[Task to carry out]
Reproduce the part of the natural gas text that opens with the words containing "The importance of" and closes with "the gas pressure.".

[Text provided]
Natural gas supplies more than 50% of the residential and commercial heating needs of the U.S. Industrially, natural gas is used both as fuel and feed stock, but before being put to its end use, natural gas must be found, produced, gathered, processed, and transported to the consumer. Although producing and gathering methods are relatively standard in any field operation, the degree of processing may vary widely. Depending on the scale of available processing, the transported natural gas may be dry (if the necessary processing equipment-e.g., separators and scrubbers-are available) or wet (if little or no processing is done). The problem of adequate but optimal design of gas pipelines, with the inherent probability of condensation, becomes accentuated for offshore gas fields, for instance, where space is limited and processing sometimes is kept to a minimum. Such a pipeline design must allow for multiphase flow arising from condensation.
The importance of a good transportation system cannot be overstated. It is the link between the producer and the consumer, and its cost may dictate the final price paid by the consumer for gas. Typically, the transportation system may consist of pipelines a few hundred meters to hundreds of kilometers in length and may range in diameter from about 7 cm [2.76 in.] to ~ 1 m [ ~ 3 ft]. Along the system, slug catchers may remove any liquids that may accumulate in the line and compressor stations may boost the gas pressure.

(Collected data)
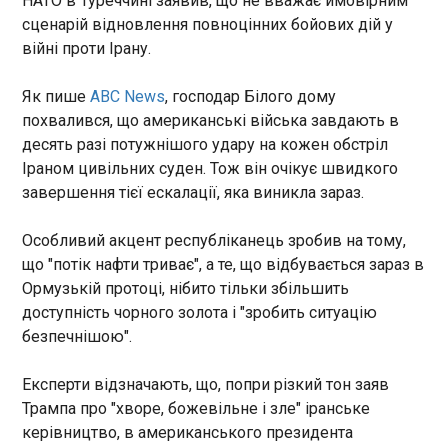
НАТО в Туреччині заявив, що не вважає ймовірним
дратувати Трампа
сценарій відновлення повноцінних бойових дій у
00:13:39
війні проти Ірану.
Як пише
ABC News
, господар Білого дому
похвалився, що американські війська завдають в
десять разі потужнішого удару на кожен обстріл
Іраном цивільних суден. Тож він очікує швидкого
ЧИТАТЬ
завершення тієї ескалації, яка виникла зараз.
Військові США розпочали повторну серію
Особливий акцент республіканець зробив на тому,
атак по Ірану
що "потік нафти триває", а те, що відбувається зараз в
23:56:47
Ормузькій протоці, нібито тільки збільшить
Американські військові
доступність чорного золота і "зробить ситуацію
другий день поспіль
безпечнішою".
завдають ударів по Ірану. В
Центральному командуванні
Експерти відзначають, що, попри різкий тон заяв
США заявили , що додаткові
Трампа про "хворе, божевільне і зле" іранське
удари мають на меті "ще
ЧИТАТЬ
керівництво, в американського президента
більше послабити здатність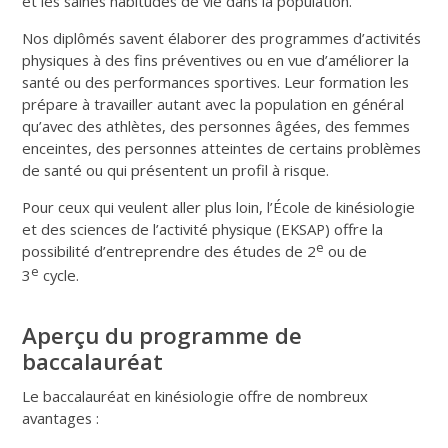
et les saines habitudes de vie dans la population.
Nos diplômés savent élaborer des programmes d’activités
physiques à des fins préventives ou en vue d’améliorer la
santé ou des performances sportives. Leur formation les
prépare à travailler autant avec la population en général
qu’avec des athlètes, des personnes âgées, des femmes
enceintes, des personnes atteintes de certains problèmes
de santé ou qui présentent un profil à risque.
Pour ceux qui veulent aller plus loin, l’École de kinésiologie
et des sciences de l’activité physique (EKSAP) offre la
e
possibilité d’entreprendre des études de 2
ou de
e
3
cycle.
Aperçu du programme de
baccalauréat
Le baccalauréat en kinésiologie offre de nombreux
avantages :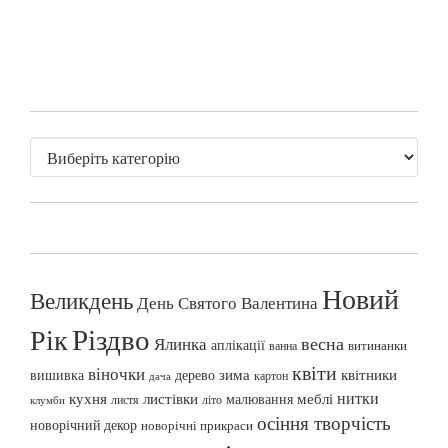
Новий
Великдень
День Святого Валентина
Різдво
Рік
весна
Ялинка
аплікації
витинанки
ванна
квіти
віночки
вишивка
зима
квітники
дерево
картон
дача
нитки
меблі
кухня
листівки
малювання
листя
літо
клумби
осіння творчість
новорічний декор
новорічні прикраси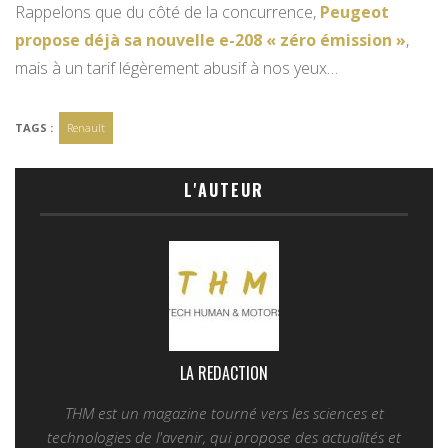
Rappelons que du côté de la concurrence,
Peugeot
propose déjà sa nouvelle e-208 « zéro émission »
,
mais à un tarif légèrement abusif à nos yeux…
TAGS :
Renault
L'AUTEUR
LA REDACTION
THM est un magazine tourné vers les sciences et
technologies de l'avenir, qui propose des actualités et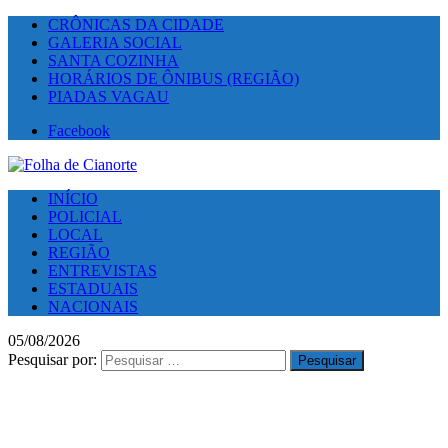
CRÔNICAS DA CIDADE
GALERIA SOCIAL
SANTA COZINHA
HORÁRIOS DE ÔNIBUS (REGIÃO)
PIADAS VAGAU
Facebook
INÍCIO
POLICIAL
LOCAL
REGIÃO
ENTREVISTAS
ESTADUAIS
NACIONAIS
05/08/2026
Pesquisar por:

[Solution to this problem]
The importance of a good transportation system cannot be overstated. It is the link between the producer and the consumer, and its cost may dictate the final price paid by the consumer for gas. Typically, the transportation system may consist of pipelines a few hundred meters to hundreds of kilometers in length and may range in diameter from about 7 cm [2.76 in.] to ~ 1 m [ ~ 3 ft]. Along the system, slug catchers may remove any liquids that may accumulate in the line and compressor stations may boost the gas pressure.